Tulsi Gabbard: ‘Important’ for Hollywood to Oppose Georgia’s ‘Heartbeat’ Law

NEW YORK, NY - JANUARY 29: U.S. Representative, HI-02 Tulsi Gabbard attends the 2016 "Tina Brown Live Media's American Justice Summit" at Gerald W. Lynch Theatre on January 29, 2016 in New York City. (Photo by Slaven Vlasic/Getty Images)
Slaven Vlasic/Getty Images

White House hopeful Rep. Tulsi Gabbard (D-HI) praised Hollywood’s fierce opposition to Georgia’s “heartbeat” anti-abortion law on Monday, saying it’s “important” that stars such as actress Alyssa Milano protest it.

Speaking with TMZ, Gabbard said Milano was “shining a light” on the recently-passed law, calling it “clearly unconstitutional.”

“I think it’s important that people like  Alyssa Milano and others and others in Hollywood are speaking through their example, their actions, their business decisions in protesting that law that passed.”

Milano ignited social media with a tweet Friday night calling for women to join her in a sex strike to protest strict abortion bans passed in several states.

The former star of Charmed and current cast member of Insatiable, which is filmed in Georgia, urged women in her tweet to stop having sex “until we get bodily autonomy back.” Her tweet came days after Georgia became the fourth state in the U.S. this year to ban abortions once a fetal heartbeat is detected, which can be as early as six weeks, before many women know they are pregnant.

“We need to understand how dire the situation is across the country,” Milano told The Associated Press on Saturday. “It’s reminding people that we have control over our own bodies and how we use them.”

Milano received support from fans and fellow actress Bette Midler joined her in also calling for a sex strike with her own tweet.

But both liberals and conservatives also lampooned her idea, with conservatives praising her for promoting abstinence and liberals saying she was pushing a false narrative that women only have sex as a favor to men.

Milano said the criticism didn’t bother her and that her tweet was having her desired effect, “which is getting people to talk about the war on women.”

She said she fears one of the laws could eventually be decided by the conservative-leaning U.S. Supreme Court, which Republicans hope will overturn the 1973 Roe v.
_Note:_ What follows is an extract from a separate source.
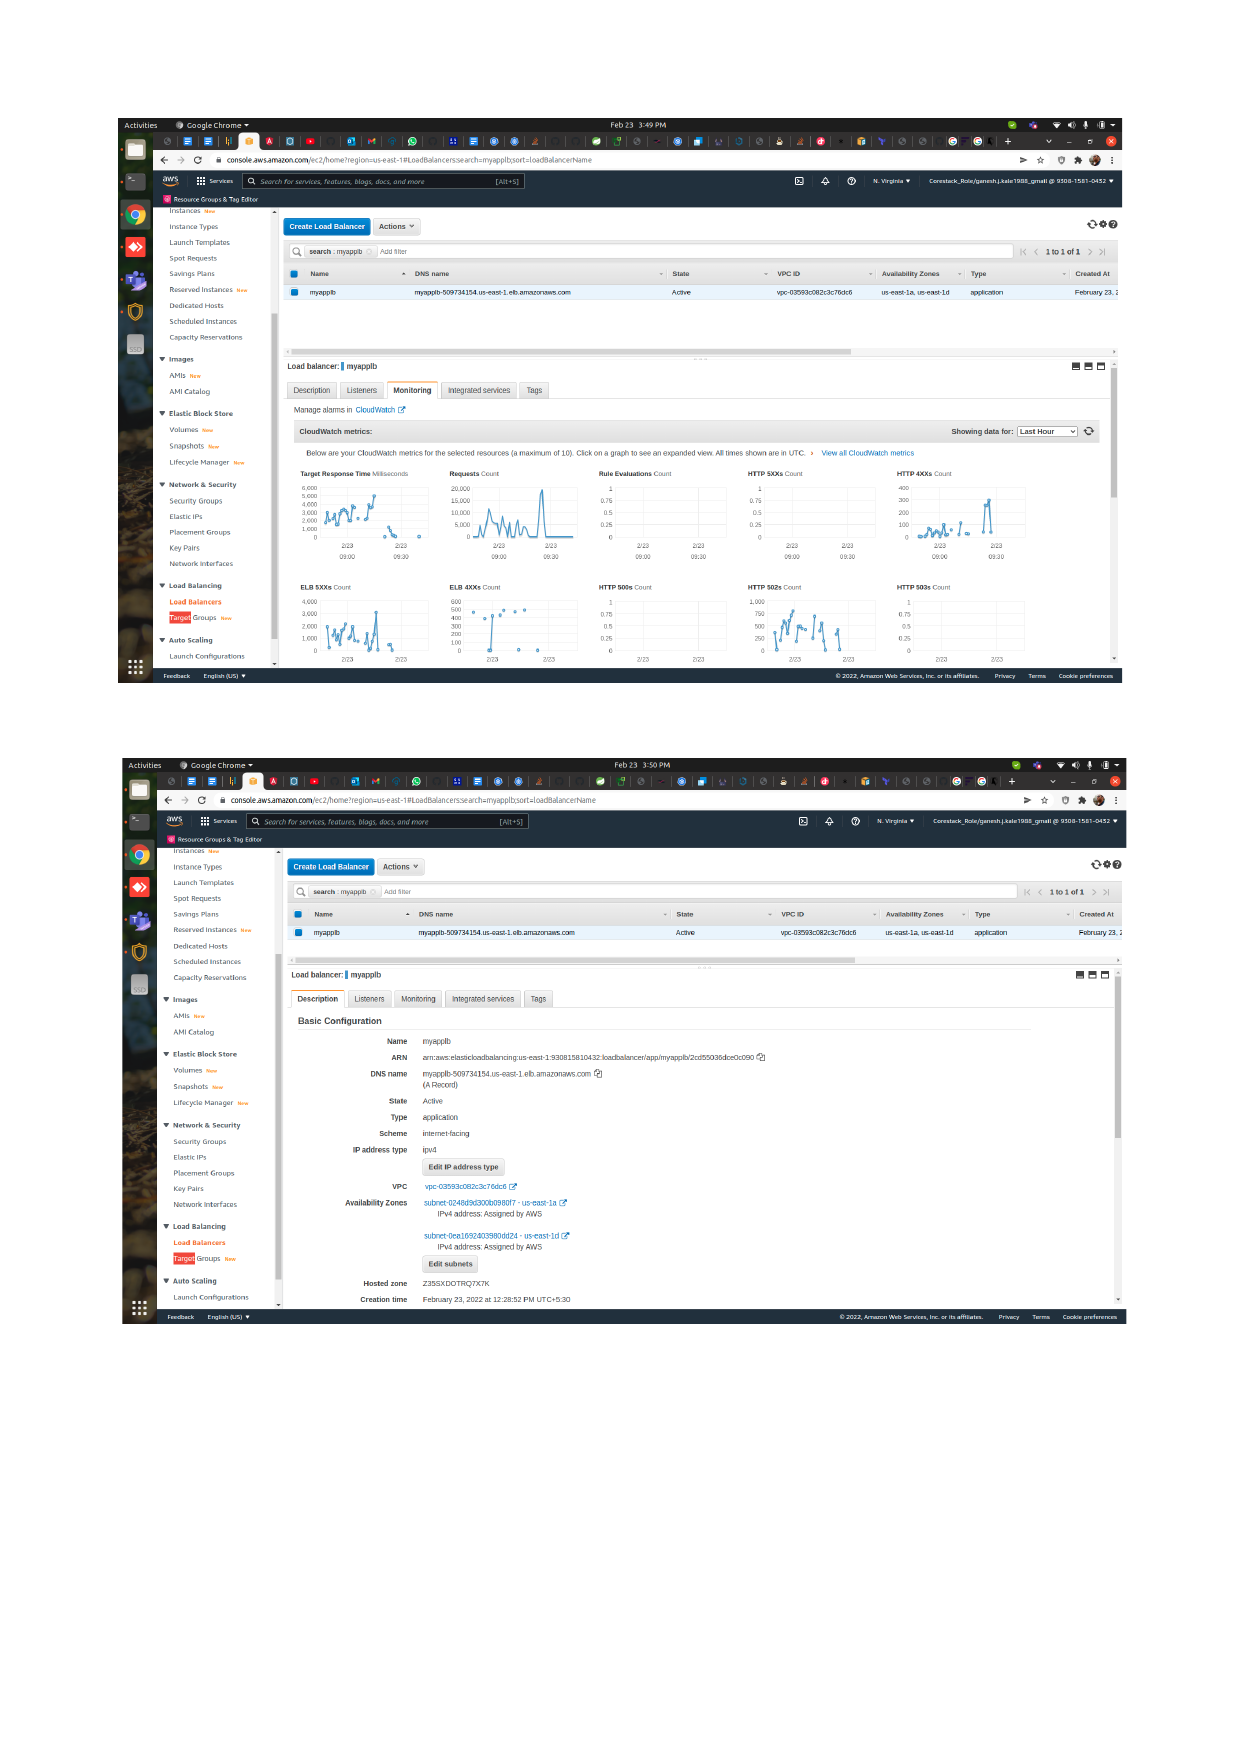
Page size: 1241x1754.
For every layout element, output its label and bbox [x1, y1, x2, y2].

picture [118, 118, 1123, 683]
picture [122, 758, 1127, 1324]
Wade decision legalizing abortion.

“That is absolutely horrifying to me,” Milano said. “Anyone who is not completely and totally outraged by this and doesn’t see where this is leading, I think is not taking this threat seriously.”

Milano said people have to determine for themselves how long the sex strike should last. For her part, she hasn’t decided yet how long she will forgo sex.

“I mean I don’t know,” she said. “I sent a tweet last night I haven’t really thought much past that this morning.”

The Associated Press contributed to this report.